Mapusa Deputy Collector M.V. Corjuenkar, in a letter to the state’s director of tourism, warned that the beached cargo ship was a tragedy waiting to happen to the coastline.

Highlighting the erosion due to the presence of the grounded MV River Princess on the Candolim shore since the last eight years, he said this can cause a major natural calamity and pleaded for removal of the ship at the earliest to avoid loss of property and life to the area of Dando Sinquerim as feared by villagers.

The state Water Resources Department (WRD) too has warned that the shoreline has been extensively damaged due to the presence of the ship and has suggested drastic measures like setting up of submerged reefs along the shoreline to ensure that the beach does not erode further.

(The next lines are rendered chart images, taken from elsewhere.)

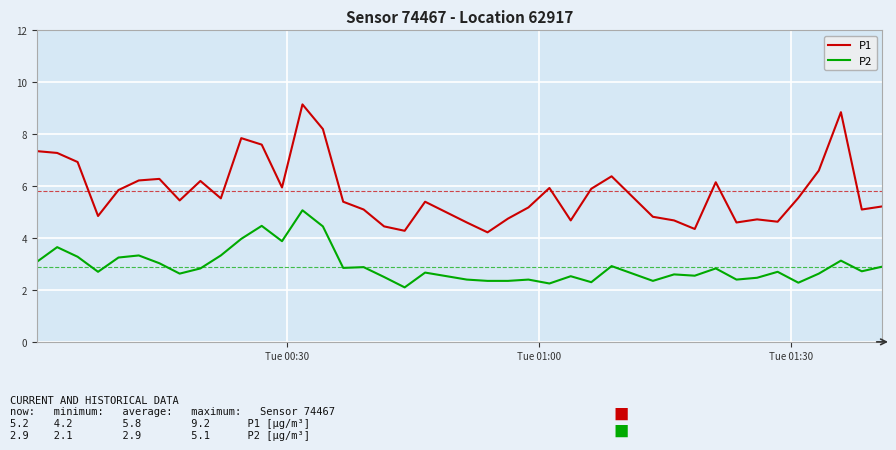

True or false: P2 and P1 intersect in this chart.

False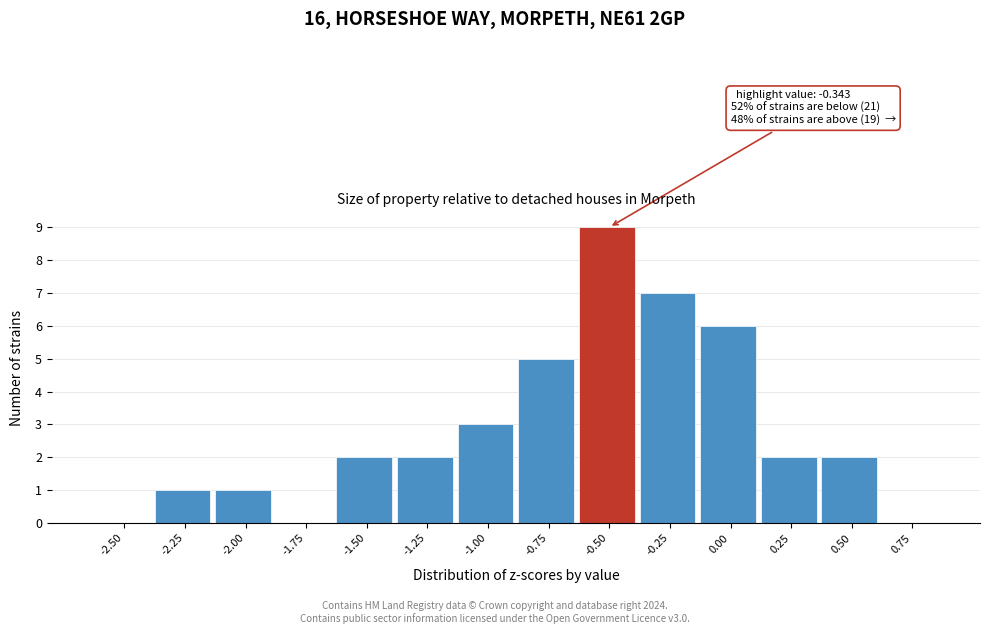

Reading right to left, extract all data points from this chart.

0.75=0	0.50=2	0.25=2	0.00=6	-0.25=7	-0.50=9	-0.75=5	-1.00=3	-1.25=2	-1.50=2	-1.75=0	-2.00=1	-2.25=1	-2.50=0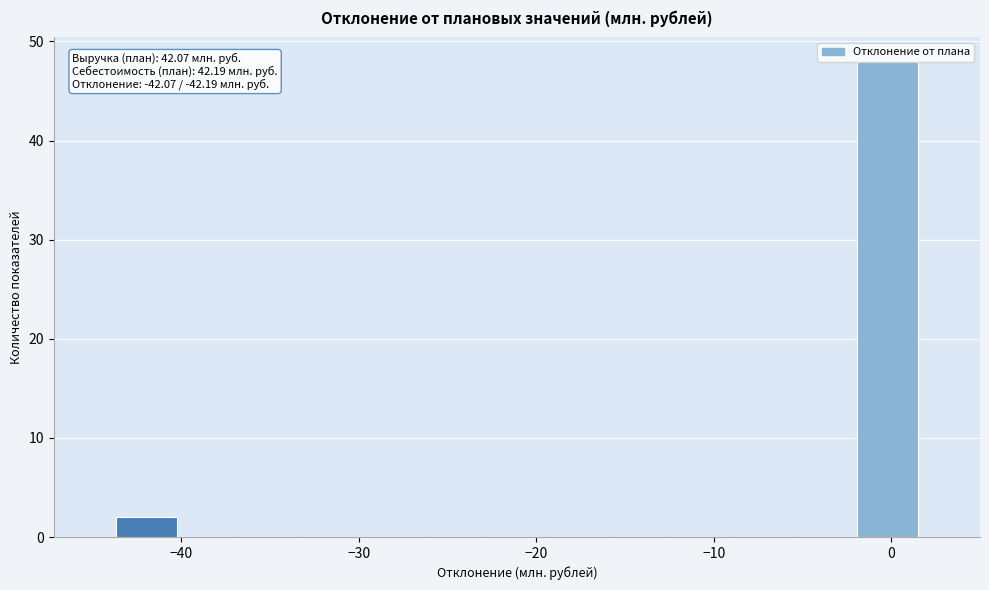

Around what value on the x-axis is the tallest bar? Give the approximate position of its centre, as read against the axis.

0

“In case the grounded vessel will not be removed, measures like submerged reefs have to be provided along with other beach management measures to protect the coastline and also as remedy to the extensive damage caused to the shore,” the department’s chief engineer S.T. Nadkarni said in a letter to the Department of Science and Technology earlier this month.

Nadkarni has further pleaded with the Science and Technology department to promptly decide whether the ship, which had run aground in 2000, would be removed at all or not.

“It is implored that the decision to remove/not to remove the MV River Princess may be communicated to this department so that necessary measures could be evolved at the earliest,” Nadkarni has said.

The beach stretch from Baga to Sinquerim is Goa’s most popular tourism hotspot and caters to hundreds of thousands of tourists each year.